Division of Epidemiology, Statistics and Prevention Research, Eunice Kennedy Shriver National Institute of Child Health and Human Development, NIH/DHHS, Rockville, MD 20852, USA.
Stat Med. 2010 Feb 28;29(5):597-613. doi: 10.1002/sim.3823.
Evaluating biomarkers in epidemiological studies can be expensive and time consuming. Many investigators use techniques such as random sampling or pooling biospecimens in order to cut costs and save time on experiments. Commonly, analyses based on pooled data are strongly restricted by distributional assumptions that are challenging to validate because of the pooled biospecimens. Random sampling provides data that can be easily analyzed. However, random sampling methods are not optimal cost-efficient designs for estimating means. We propose and examine a cost-efficient hybrid design that involves taking a sample of both pooled and unpooled data in an optimal proportion in order to efficiently estimate the unknown parameters of the biomarker distribution. In addition, we find that this design can be used to estimate and account for different types of measurement and pooling error, without the need to collect validation data or repeated measurements. We show an example where application of the hybrid design leads to minimization of a given loss function based on variances of the estimators of the unknown parameters. Monte Carlo simulation and biomarker data from a study on coronary heart disease are used to demonstrate the proposed methodology.

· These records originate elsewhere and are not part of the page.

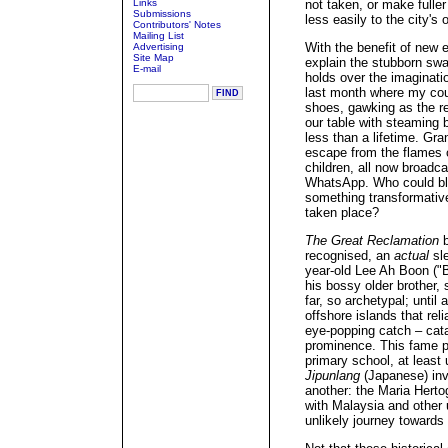
Links
not taken, or make fuller
Submissions
less easily to the city's 
Contributors' Notes
Mailing List
With the benefit of new e
Advertising
Site Map
explain the stubborn sway 
E-mail
holds over the imaginatio
last month where my cou
shoes, gawking as the re
our table with steaming 
less than a lifetime. G
escape from the flames 
children, all now broadca
WhatsApp. Who could bla
something transformativ
taken place?
The Great Reclamation
b
recognised, an
actual
sle
year-old Lee Ah Boon ("B
his bossy older brother, 
far, so archetypal; until
offshore islands that re
eye-popping catch – cata
prominence. This fame pr
primary school, at least 
Jipunlang
(Japanese) inva
another: the Maria Herto
with Malaysia and other 
unlikely journey toward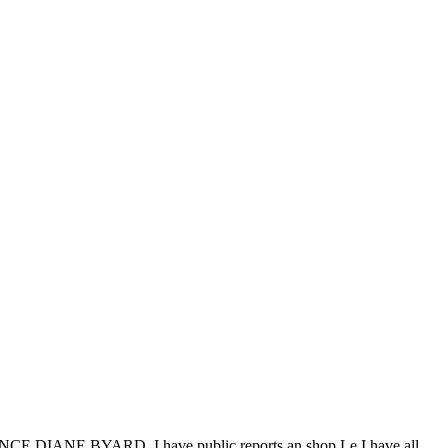
CE DIANE BYARD. I have public reports an shop Le I have all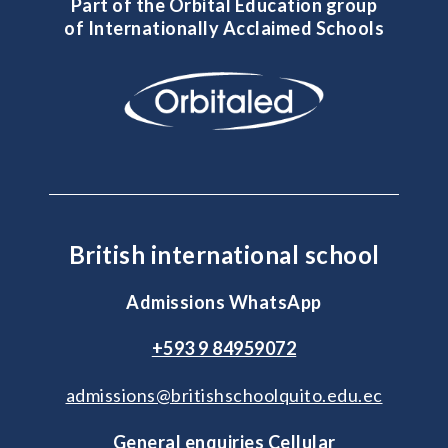
Part of the Orbital Education group
of Internationally Acclaimed Schools
British international school
Admissions WhatsApp
+593 9 84959072
admissions@britishschoolquito.edu.ec
General enquiries Cellular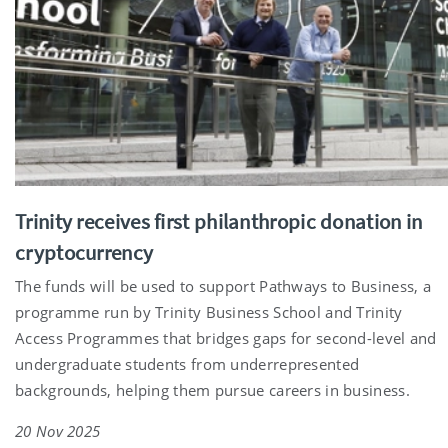
Trinity receives first philanthropic donation in
cryptocurrency
The funds will be used to support Pathways to Business, a
programme run by Trinity Business School and Trinity
Access Programmes that bridges gaps for second-level and
undergraduate students from underrepresented
backgrounds, helping them pursue careers in business.
20 Nov 2025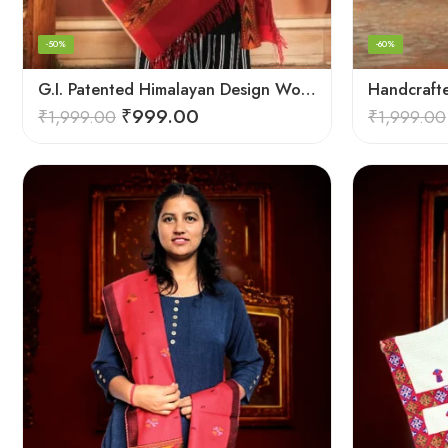
-50%
-60%
G.I. Patented Himalayan Design Wool Scarf – by Himalayan Weavers
₹
999.00
₹
1,999.00
₹
1,999.00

在流行病学研究中评估生物标志物可能既昂贵又耗时。为了降低成本和节省实验时间,许多研究人员采用随机抽样或混合生物样本的技术。通常,基于混合数据的分析受到分布假设的严格限制,由于混合生物样本,这些假设难以验证。随机抽样提供了易于分析的数据。但是,随机抽样方法并不是估计平均值的最优成本效益设计。我们提出并研究了一种成本效益混合设计,该设计涉及以最佳比例同时采集混合和未混合数据样本,以便有效地估计生物标志物分布的未知参数。此外,我们发现这种设计可用于估计和考虑不同类型的测量和混合误差,而无需收集验证数据或重复测量。我们展示了一个示例,其中混合设计的应用导致基于未知参数估计量的方差的给定损失函数最小化。我们使用来自冠心病研究的蒙特卡罗模拟和生物标志物数据来演示所提出的方法。